Offshore: $11B in Floating Production System Orders Since March ‘11

IMA Associates
Wednesday, August 03, 2011
Current order backlog consists of 53 production floaters, a net increase of 6 units since March.

IMA has completed a study of the floating production market, and the report documents strong growth in the business sector. According to the market survey, 14 floating production units have been ordered over the past four months – a record pace reflecting strong underlying market drivers.

 

Current Inventory

256 floating production systems are in service or available worldwide. FPSOs comprise 62 percent of the inventory. The balance is comprised of production semis (17 percent), tension leg platforms (9 percent), production spars (7 percent), production barges and FSRUs (5 percent). Of the total production floater inventory, 11 units are currently off field and available for reuse – making the effective utilization rate 95.7 percent.

 

Recent Orders

The 14 orders since March include the world’s 1st FLNG. At $3 billion the Prelude FLNG is the most expensive floating production unit ordered to date. Among the other orders are nine FPSOs (1 purpose-built unit, 6 units converted from trading tanker hulls and 2 modification/redeployments), 2 production spars and 2 purpose-built FSRUs. Total value of the 14 construction contracts exceeds $11 billion.
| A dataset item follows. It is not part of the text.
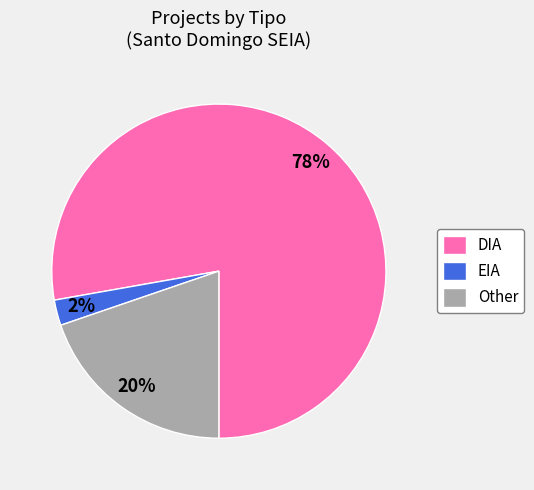

How many segments does this pie chart have?

3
Current order backlog consists of 53 production floaters, a net increase of 6 units since March. This extends the buildup in backlog that began in second half 2009. 28 units utilize purpose built hulls, 25 are based on converted tanker hulls. 20 units are being built for leasing operators, 33 directly for field operators.

 

Planned Projects

In the report IMA identifies 196 projects in the bidding, design or planning stage that potentially require a floating production or storage system. These projects are declared discoveries or planned developments where a floating production or storage system is being considered as the development option.

Brazil is the most active region for future projects, with 50 potential floater projects in the planning cycle. Next in line is Southeast Asia with 37 projects, followed by West Africa with 36 projects, Northern Europe 22 projects, Gulf of Mexico 17 projects and Australia 11 projects. Of the 196 planned projects, 53 are in the bidding or final design stage. Major hardware contracts for these projects are likely to be awarded within the next 12 to 18 months. Another 143 floater projects are in the planning or study phase. Major hardware contracts for these projects are likely in the 2013 to 2018 timeframe

According to Jim McCaul, head of IMA, “the fundamentals driving the floating production market are extremely strong. World oil demand is growing 1.5 to 2.0% annually, supply disruption remains a major concern, new sources of oil supply need to be developed, oil prices are in the $100 range, deepwater drill rig supply is growing and oil companies are committing an increasing portion of E&P spending to deepwater projects.”

McCaul adds “few if any business sectors can match the dynamism, growth predictability and investment attractiveness of the floating production market.”